Бумага была серая, на ней как будто долго ели или было уже однажды что-то тиснуто. Печать плохая, не иначе, угрюмые типографские машины работали из последних сил и, доконав последнюю страницу с оглавлением, испустили дух, закончив эру.
В три магазина, куда поступила книжка в продажу, С-в не заходил. Имело ли значение, как расходится небольшой тираж вовремя потопа, исхода евреев, — сто лет главных читателей русской литературы. Позвонили ему: две знакомые из поры, когда девушки ложились, прослушав несколько стихотворений Цветаевой, и, как ему показалось, готовые нырнуть в тот пепел; кто-то из усталой родни; кто-то еще из задаром добрых и ничего не понимавших. С-в отшучивался, благодарил, зверел и ждал кого-нибудь из тех, чьи духи толпились тогда вокруг, разъярив на прозу.
Бывало, снилось ему, что книжка не вышла и он отброшен в страшное «до», тогда Он вскакивал и бросался к полке, где покоились тонкие корешки.

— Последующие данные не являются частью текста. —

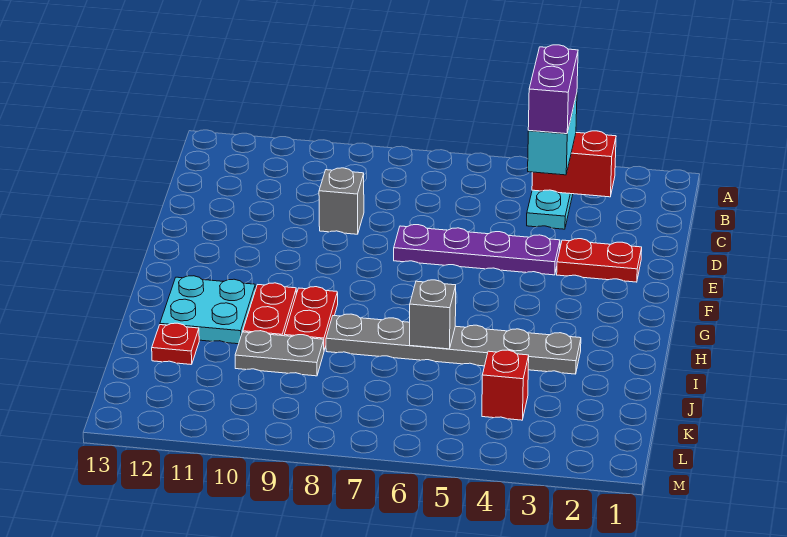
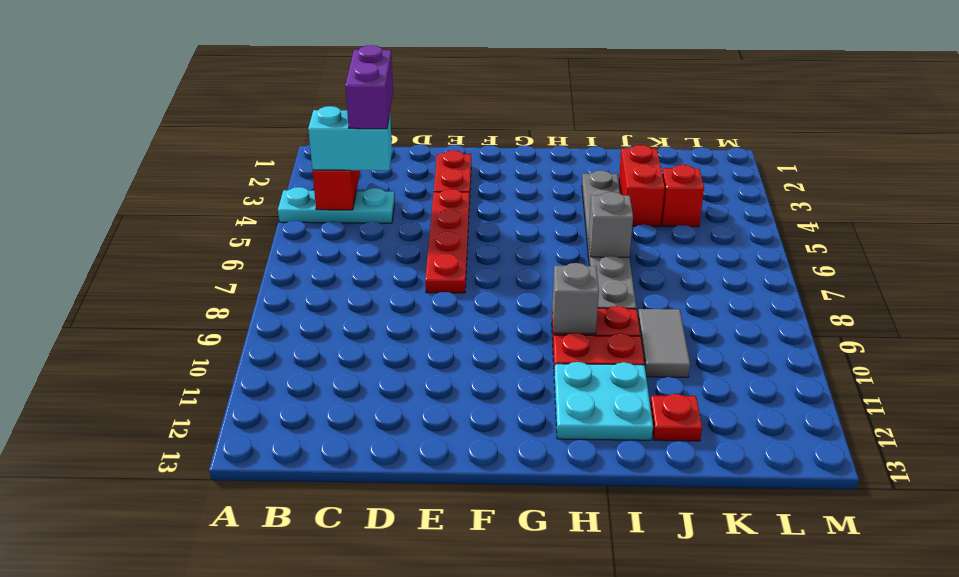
purple 1x2 brick [528,45,578,134] -> purple 1x2 brick turned to [345,45,393,129]
grey 1x1 brick [319,168,364,234] -> grey 1x1 brick moved to [552,263,599,334]
purple 1x4 plate [394,225,560,275] -> red 1x4 plate [425,189,469,293]
none -> red 1x2 brick [619,145,665,226]
grey 1x2 plate [235,331,324,376] -> grey 1x2 tile [638,309,690,377]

Банкет решили не делать — чем кормить? поить? кого? Тот редактор встретиться с С-вым почему-то отказался, говорил как с чужим. С-в решил этому надутому мудаку, наверняка в прошлом сотруднику или стукачу, никогда больше не звонить. Пил азербайджанское и перечитывал свою прозу, дивясь ее красоте, день ото дня все расцветавшей, и отрешаясь в изливавшейся на него любви. Жена боялась новой улыбки, нового оскала на его лице, казавшемся чужим и безумным. Как-то, перебирая добытое пшено, она вдруг закричала С-ву, ползшему со своей книжкой в уборную:
— Засунь ее себе в жопу!
— Это ничего не изменит, душа моя, — объяснил С-в, крадясь вдоль стены, — понимаешь, текст уже там, — он закатил красные глаза к потолку, — и ни одна сволочь его уже не догонит.
Добавим: что от Гутенберга и требовалось.